- Assignment:
Only the text is wanted; write out each record below exactly and exclude all pictures.
+---+
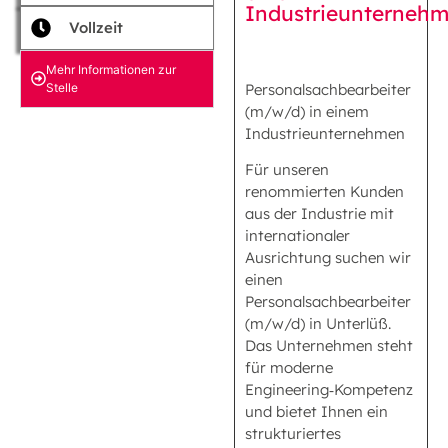
Industrieunterneh
Vollzeit
Mehr Informationen zur
Stelle
Personalsachbearbeiter
(m/w/d) in einem
Industrieunternehmen
Für unseren
renommierten Kunden
aus der Industrie mit
internationaler
Ausrichtung suchen wir
einen
Personalsachbearbeiter
(m/w/d) in Unterlüß.
Das Unternehmen steht
für moderne
Engineering‑Kompetenz
und bietet Ihnen ein
strukturiertes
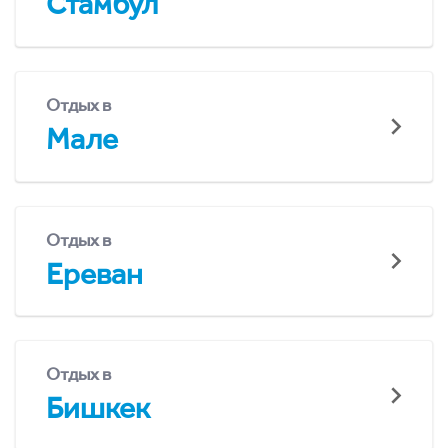
Стамбул
Отдых в
Мале
Отдых в
Ереван
Отдых в
Бишкек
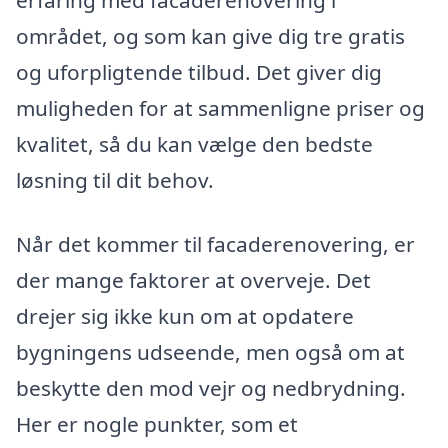
erfaring med facaderenovering i
området, og som kan give dig tre gratis
og uforpligtende tilbud. Det giver dig
muligheden for at sammenligne priser og
kvalitet, så du kan vælge den bedste
løsning til dit behov.
Når det kommer til facaderenovering, er
der mange faktorer at overveje. Det
drejer sig ikke kun om at opdatere
bygningens udseende, men også om at
beskytte den mod vejr og nedbrydning.
Her er nogle punkter, som et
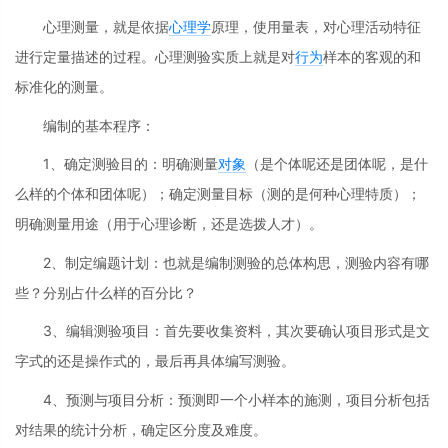
心理测量，就是依据
心理学
原理，使用量表，对心理活动特征
进行定量描述的过程。心理测验实质上就是对
行为
样本的客观的和
标准化的测量。
编制的基本程序：
1、确定测验目的：明确测量
对象
（是个体呢还是团体呢，是什
么样的个体和团体呢）；确定测量目标（测的是何种心理特质）；
明确测量用途（用于心理诊断，还是选拨人才）。
2、制定编题计划：也就是编制测验的总体构思，测验内容有哪
些？分别占什么样的百分比？
3、编辑测验项目：首先要收集资料，其次要确认项目形式是文
字式的还是操作式的，最后再具体编写测验。
4、预测与项目分析：预测即一个小样本的施测，项目分析包括
对结果的统计分析，确定区分度及难度。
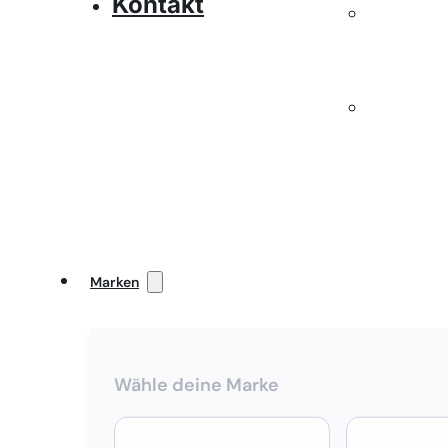
Kontakt
Marken
Wähle deine Marke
+---+
- Written reply:
Industrieunterneh
Vollzeit
Mehr Informationen zur
Stelle
Personalsachbearbeiter
(m/w/d) in einem
Industrieunternehmen
Für unseren
renommierten Kunden
aus der Industrie mit
internationaler
Ausrichtung suchen wir
einen
Personalsachbearbeiter
(m/w/d) in Unterlüß.
Das Unternehmen steht
für moderne
Engineering‑Kompetenz
und bietet Ihnen ein
strukturiertes
Стамбул
Отдых в
Мале
Отдых в
Ереван
Отдых в
Бишкек
erfaring med facaderenovering i
området, og som kan give dig tre gratis
og uforpligtende tilbud. Det giver dig
muligheden for at sammenligne priser og
kvalitet, så du kan vælge den bedste
løsning til dit behov.
Når det kommer til facaderenovering, er
der mange faktorer at overveje. Det
drejer sig ikke kun om at opdatere
bygningens udseende, men også om at
beskytte den mod vejr og nedbrydning.
Her er nogle punkter, som et
心理测量，就是依据
心理学
原理，使用量表，对心理活动特征
进行定量描述的过程。心理测验实质上就是对
行为
样本的客观的和
标准化的测量。
编制的基本程序：
1、确定测验目的：明确测量
对象
（是个体呢还是团体呢，是什
么样的个体和团体呢）；确定测量目标（测的是何种心理特质）；
明确测量用途（用于心理诊断，还是选拨人才）。
2、制定编题计划：也就是编制测验的总体构思，测验内容有哪
些？分别占什么样的百分比？
3、编辑测验项目：首先要收集资料，其次要确认项目形式是文
字式的还是操作式的，最后再具体编写测验。
4、预测与项目分析：预测即一个小样本的施测，项目分析包括
对结果的统计分析，确定区分度及难度。
Kontakt
Marken
Wähle deine Marke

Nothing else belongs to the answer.